Avis aux bons connaisseurs d'Aristote (je n'ouvre pas un nouveau sujet) : j'ai une petite difficulté pour la compréhension du lien entre
praxis et politique.
On sait qu'Aristote distingue en plusieurs endroits (
Eth. Nic. I,1 ; VI, 4-5,
Politique,I, et d'autres) les activités productives (
poiesis) et les activités pratiques (
praxis). La distinction classiquement faite est celle entre une activité qui a sa fin à l'extérieur d'elle-même (production d'un objet) et celle dont la fin est immanente à l'agent (qui vise donc l'
eu prattein). La politique est ainsi souvent invoquée comme exemple de la noblesse de la
praxis.
Mais en même temps, je tombe sur un passage qui me taraude, dans le livre X, où Aristote rabaisse l'activité politique au rang de domaine hétéronome face à la parfaite autarcie de la contemplation. Dans ce contexte, l'activité politique se retrouve nettement subordonnée : "nous ne nous adonnons à la vie active qu'en vue d'atteindre le loisir" ; "(ces activités) sont dirigées vers une fin distincte et ne sont pas désirables par elles-mêmes" et note de Tricot : "les activités pratiques visent des fins qui les dépassent et ne sont pas exercées pour elles-mêmes" ! (Tricot parle même de "
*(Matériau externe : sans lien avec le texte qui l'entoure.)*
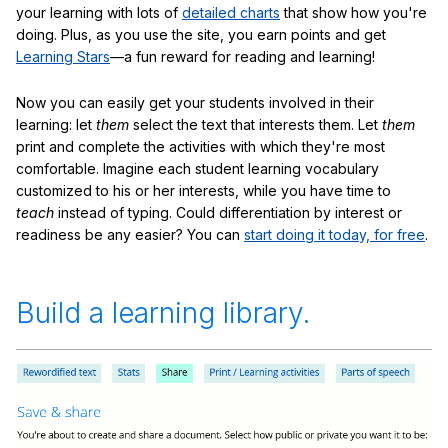
your learning with lots of
detailed charts
that show how you're
doing. Plus, as you use the site, you earn points and get
Learning Stars
—a fun reward for reading and learning!
Now you can easily get your students involved in their
learning: let
them
select the text that interests them. Let
them
print and complete the activities with which they're most
comfortable. Imagine each student learning vocabulary
customized to his or her interests, while you have time to
teach
instead of typing. Could differentiation by interest or
readiness be any easier? You can
start doing it today, for free
.
Build a learning library.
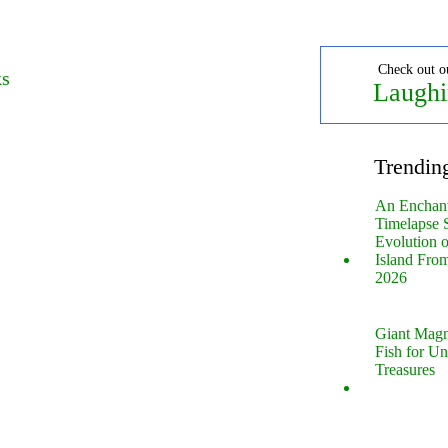
Check out o
ks
Laughi
Trendin
An Enchan
Timelapse 
Evolution 
Island Fro
2026
Giant Magn
Fish for U
Treasures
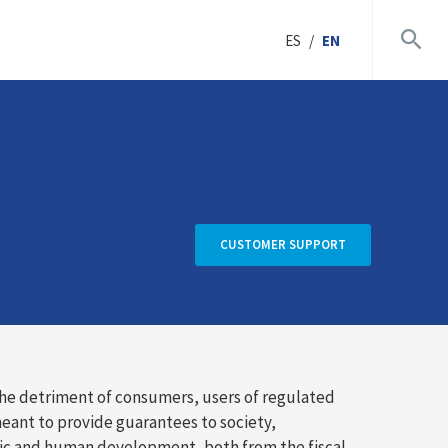
ES
/
EN
CUSTOMER SUPPORT
the detriment of consumers, users of regulated
meant to provide guarantees to society,
mic and human development, both from the fiscal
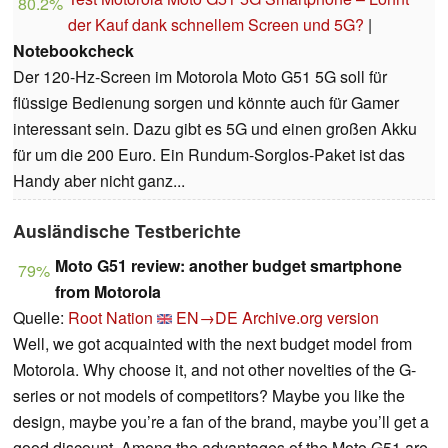
80.2%
der Kauf dank schnellem Screen und 5G?
|
Notebookcheck
Der 120-Hz-Screen im Motorola Moto G51 5G soll für
flüssige Bedienung sorgen und könnte auch für Gamer
interessant sein. Dazu gibt es 5G und einen großen Akku
für um die 200 Euro. Ein Rundum-Sorglos-Paket ist das
Handy aber nicht ganz...
Ausländische Testberichte
Moto G51 review: another budget smartphone
79%
from Motorola
Quelle:
Root Nation
EN→DE
Archive.org version
Well, we got acquainted with the next budget model from
Motorola. Why choose it, and not other novelties of the G-
series or not models of competitors? Maybe you like the
design, maybe you’re a fan of the brand, maybe you’ll get a
good discount. Among the advantages of the Moto G51 are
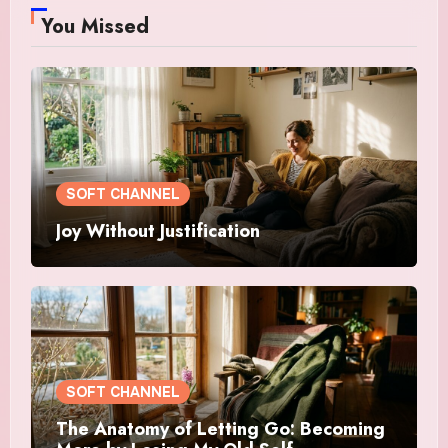
You Missed
SOFT CHANNEL
Joy Without Justification
SOFT CHANNEL
The Anatomy of Letting Go: Becoming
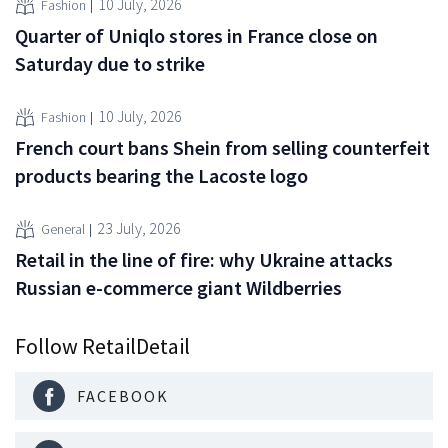
10 July, 2026
Fashion
Quarter of Uniqlo stores in France close on
Saturday due to strike
10 July, 2026
Fashion
French court bans Shein from selling counterfeit
products bearing the Lacoste logo
23 July, 2026
General
Retail in the line of fire: why Ukraine attacks
Russian e-commerce giant Wildberries
Follow RetailDetail
FACEBOOK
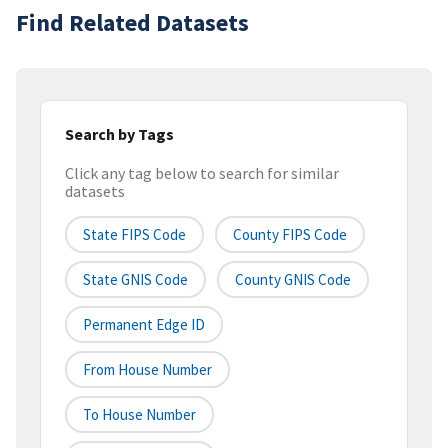
Find Related Datasets
Search by Tags
Click any tag below to search for similar
datasets
State FIPS Code
County FIPS Code
State GNIS Code
County GNIS Code
Permanent Edge ID
From House Number
To House Number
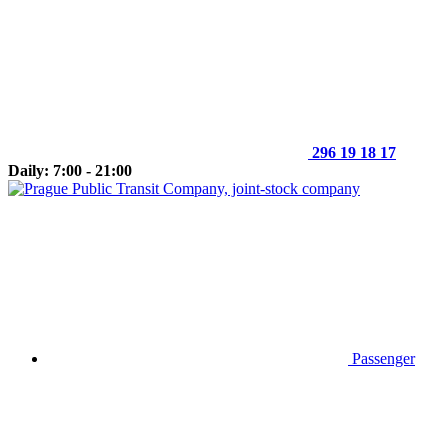
296 19 18 17
Daily: 7:00 - 21:00
Passenger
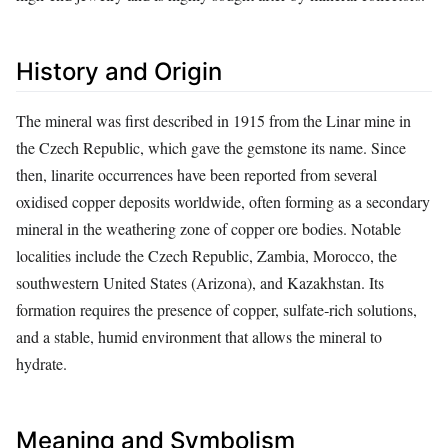
History and Origin
The mineral was first described in 1915 from the Linar mine in
the Czech Republic, which gave the gemstone its name. Since
then, linarite occurrences have been reported from several
oxidised copper deposits worldwide, often forming as a secondary
mineral in the weathering zone of copper ore bodies. Notable
localities include the Czech Republic, Zambia, Morocco, the
southwestern United States (Arizona), and Kazakhstan. Its
formation requires the presence of copper, sulfate‑rich solutions,
and a stable, humid environment that allows the mineral to
hydrate.
Meaning and Symbolism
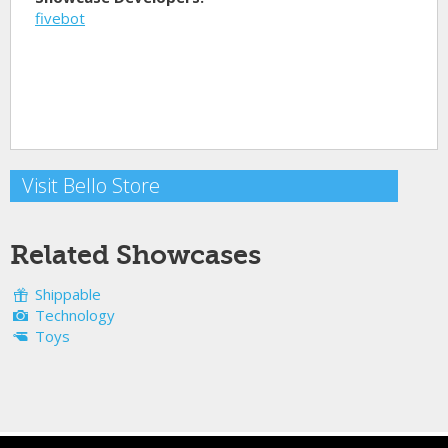
fivebot
Visit Bello Store
Related Showcases
Shippable
Technology
Toys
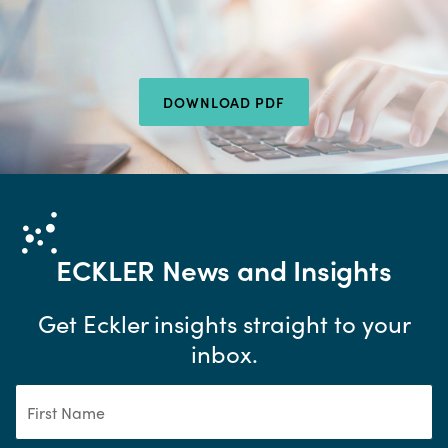
DOWNLOAD PDF
ECKLER
News and Insights
Get Eckler insights straight to your
inbox.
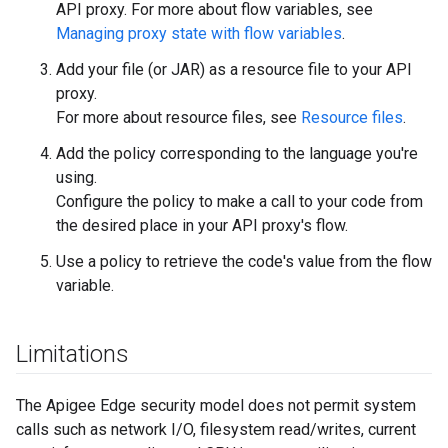
API proxy. For more about flow variables, see
Managing proxy state with flow variables
.
Add your file (or JAR) as a resource file to your API
proxy.
For more about resource files, see
Resource files
.
Add the policy corresponding to the language you're
using.
Configure the policy to make a call to your code from
the desired place in your API proxy's flow.
Use a policy to retrieve the code's value from the flow
variable.
Limitations
The Apigee Edge security model does not permit system
calls such as network I/O, filesystem read/writes, current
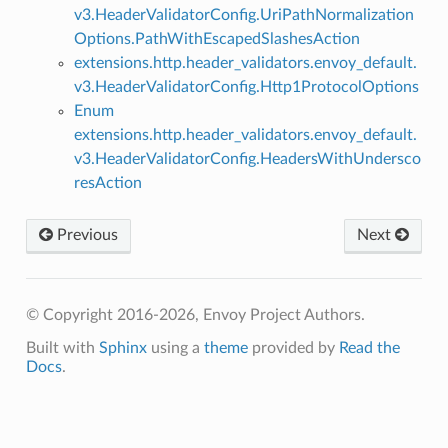
v3.HeaderValidatorConfig.UriPathNormalization
Options.PathWithEscapedSlashesAction
extensions.http.header_validators.envoy_default.
v3.HeaderValidatorConfig.Http1ProtocolOptions
Enum
extensions.http.header_validators.envoy_default.
v3.HeaderValidatorConfig.HeadersWithUndersco
resAction
Previous
Next
© Copyright 2016-2026, Envoy Project Authors.
Built with
Sphinx
using a
theme
provided by
Read the
Docs
.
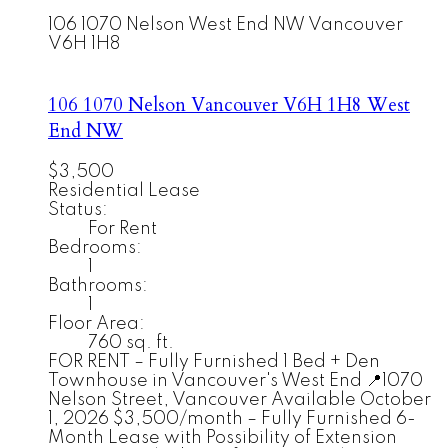
106 1070 Nelson
West End NW
Vancouver
V6H 1H8
106 1070 Nelson
Vancouver
V6H 1H8
West
End NW
$3,500
Residential Lease
Status:
For Rent
Bedrooms:
1
Bathrooms:
1
Floor Area:
760 sq. ft.
FOR RENT – Fully Furnished 1 Bed + Den
Townhouse in Vancouver's West End 📍1070
Nelson Street, Vancouver Available October
1, 2026 $3,500/month – Fully Furnished 6-
Month Lease with Possibility of Extension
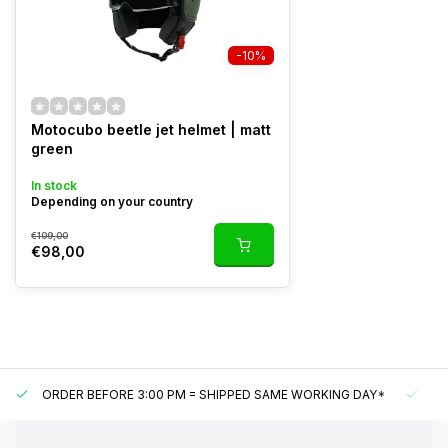
-10%
Motocubo beetle jet helmet | matt
green
In stock
Depending on your country
€109,00
€98,00
ORDER BEFORE 3:00 PM = SHIPPED SAME WORKING DAY*
UN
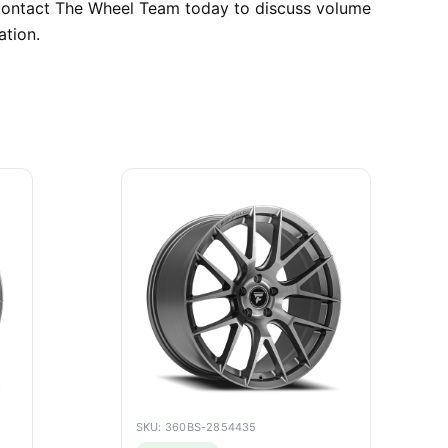
. Contact The Wheel Team today to discuss volume
ation.
SKU: 360BS-2854435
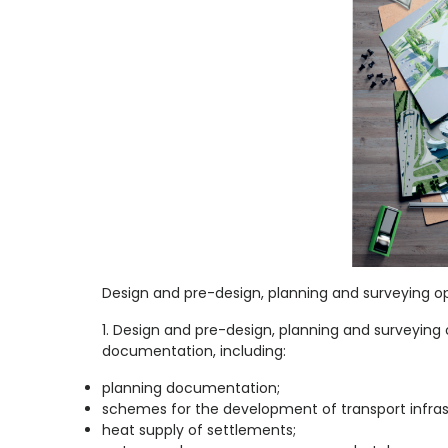
Design and pre-design, planning and surveying op
1. Design and pre-design, planning and surveyin
documentation, including:
planning documentation;
schemes for the development of transport infras
heat supply of settlements;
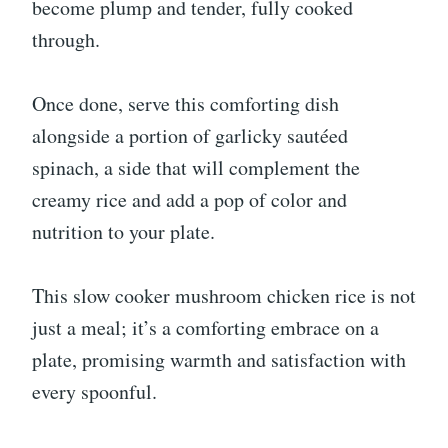
become plump and tender, fully cooked
through.
Once done, serve this comforting dish
alongside a portion of garlicky sautéed
spinach, a side that will complement the
creamy rice and add a pop of color and
nutrition to your plate.
This slow cooker mushroom chicken rice is not
just a meal; it’s a comforting embrace on a
plate, promising warmth and satisfaction with
every spoonful.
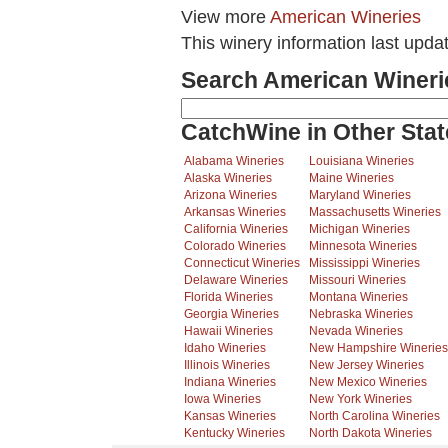
View more
American Wineries
This winery information last upda
Search American Wineri
CatchWine in Other Stat
Alabama Wineries
Louisiana Wineries
Alaska Wineries
Maine Wineries
Arizona Wineries
Maryland Wineries
Arkansas Wineries
Massachusetts Wineries
California Wineries
Michigan Wineries
Colorado Wineries
Minnesota Wineries
Connecticut Wineries
Mississippi Wineries
Delaware Wineries
Missouri Wineries
Florida Wineries
Montana Wineries
Georgia Wineries
Nebraska Wineries
Hawaii Wineries
Nevada Wineries
Idaho Wineries
New Hampshire Wineries
Illinois Wineries
New Jersey Wineries
Indiana Wineries
New Mexico Wineries
Iowa Wineries
New York Wineries
Kansas Wineries
North Carolina Wineries
Kentucky Wineries
North Dakota Wineries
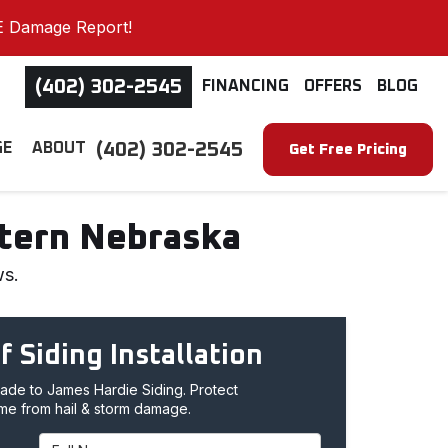
E Damage Report!
(402) 302-2545
FINANCING
OFFERS
BLOG
(402) 302-2545
GE
ABOUT
Get Free Pricing
stern Nebraska
ws.
f Siding Installation
de to James Hardie Siding. Protect
me from hail & storm damage.
Full Name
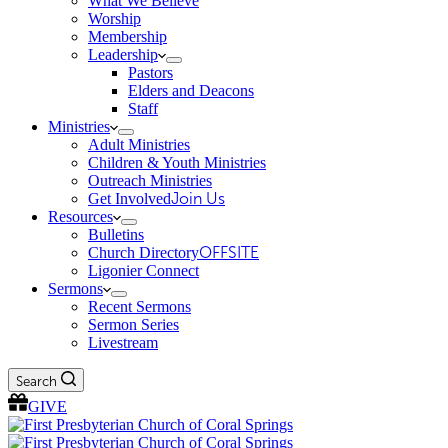
What We Believe
Worship
Membership
Leadership
Pastors
Elders and Deacons
Staff
Ministries
Adult Ministries
Children & Youth Ministries
Outreach Ministries
Get Involved
Join Us
Resources
Bulletins
Church Directory
OFFSITE
Ligonier Connect
Sermons
Recent Sermons
Sermon Series
Livestream
Search
GIVE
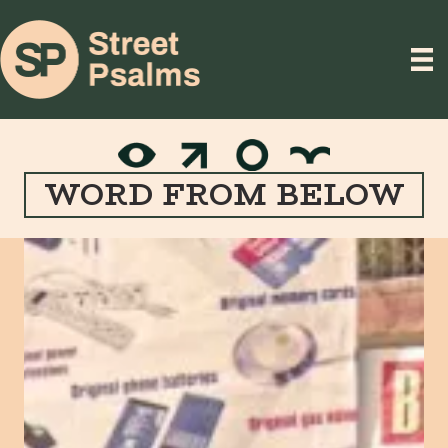
WORD FROM BELOW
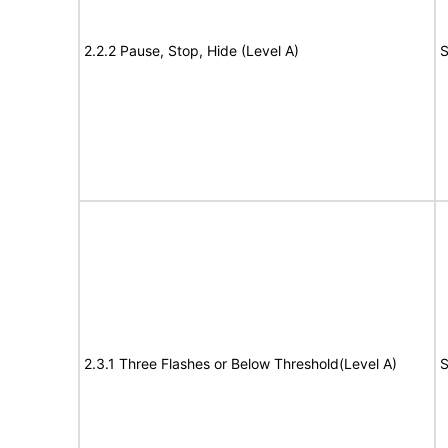
2.2.2 Pause, Stop, Hide (Level A)
S
2.3.1 Three Flashes or Below Threshold(Level A)
S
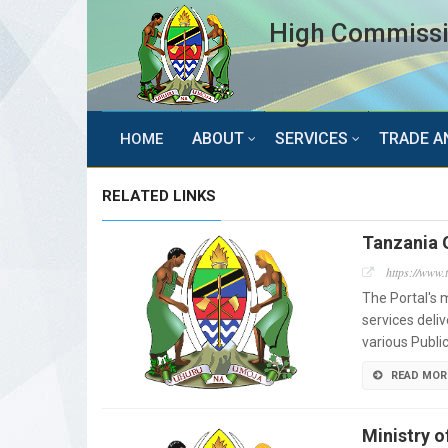
High Commissio
ABOUT
SERVICES
TRADE A
HOME
RELATED LINKS
Tanzania 
https://www.
The Portal's m
services deli
various Public
READ MOR
Ministry o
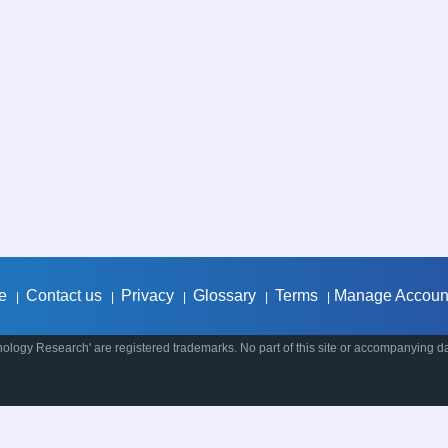
e
Contact us
Privacy
Glossary
Terms
Manage Accoun
|
|
|
|
|
ology Research' are registered trademarks. No part of this site or accompanying d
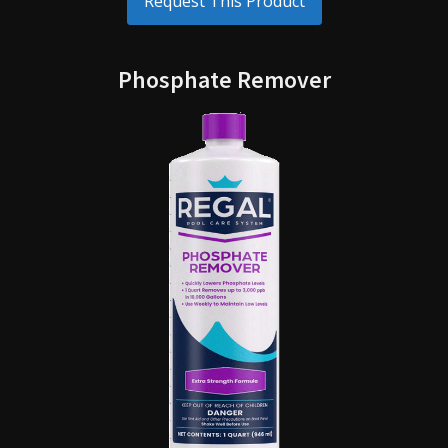
Request This Product
Phosphate Remover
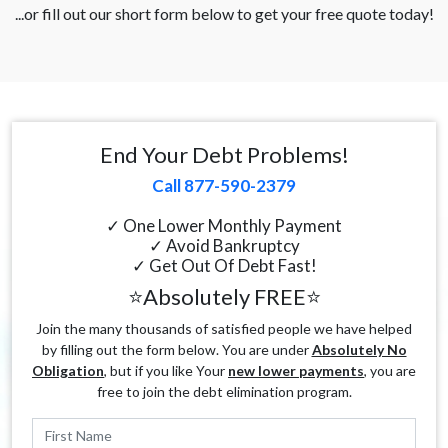
...or fill out our short form below to get your free quote today!
End Your Debt Problems!
Call 877-590-2379
✓ One Lower Monthly Payment
✓ Avoid Bankruptcy
✓ Get Out Of Debt Fast!
⭐Absolutely FREE⭐
Join the many thousands of satisfied people we have helped
by filling out the form below. You are under
Absolutely No
Obligation
, but if you like Your
new lower payments
, you are
free to join the debt elimination program.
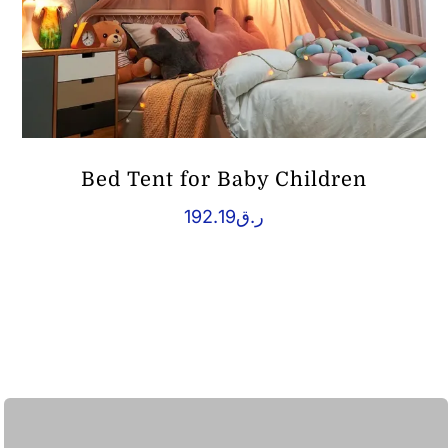
Bed Tent for Baby Children
192.19
ر.ق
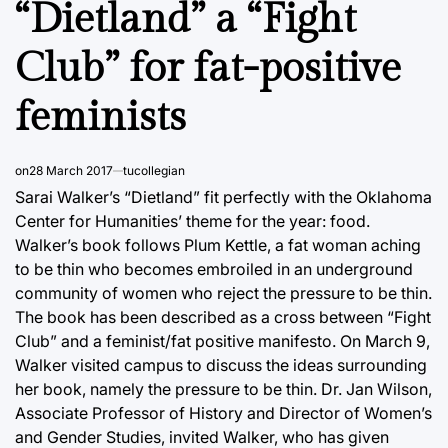
“Dietland” a “Fight
Club” for fat-positive
feminists
on
28 March 2017
tucollegian
Sarai Walker’s “Dietland” fit perfectly with the Oklahoma
Center for Humanities’ theme for the year: food.
Walker’s book follows Plum Kettle, a fat woman aching
to be thin who becomes embroiled in an underground
community of women who reject the pressure to be thin.
The book has been described as a cross between “Fight
Club” and a feminist/fat positive manifesto. On March 9,
Walker visited campus to discuss the ideas surrounding
her book, namely the pressure to be thin. Dr. Jan Wilson,
Associate Professor of History and Director of Women’s
and Gender Studies, invited Walker, who has given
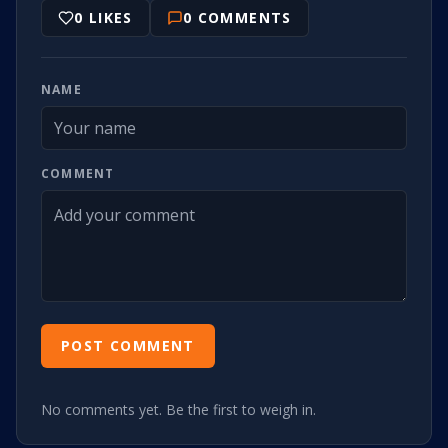
0
LIKES
0
COMMENTS
NAME
COMMENT
POST COMMENT
No comments yet. Be the first to weigh in.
l'art politique" (ce qui semble contradictoire, la politique n'étant pas un "art"), mais apparemment c'est un effet de style puisque le texte grec n'emploie pas "
techne").
Donc : est-ce qu'une fois amenée devant l'idéal suprême de la vie théorétique, la
praxis doit perdre de sa dignité face à une activité si haute et si autarcique, au point qu'Aristote en vienne à la réduire à un domaine hétéronome ? Est-ce que la
praxis n'est qu'un moyen terme, plus digne que la production, mais déjà indigne au regard de la contemplation ?
J'aurais tendance à répondre que la
praxis est le
summum des activités spécifiquement humaines, mais que la contemplation la surpasse en tant qu'elle est déjà "trop élevée pour la condition humaine" (X, 7) et de nature divine. Ce qui finalement rejoindrait le jugement d'Arendt sur la dévalorisation par Platon et Aristote de la
vita activa au profit de la
vita contemplativa.
Si quelqu'un peut me confirmer tout ça c'est sympa !
Edit : bon, visiblement c'est un point très commenté chez les spécialistes, donc n'en jetez plus.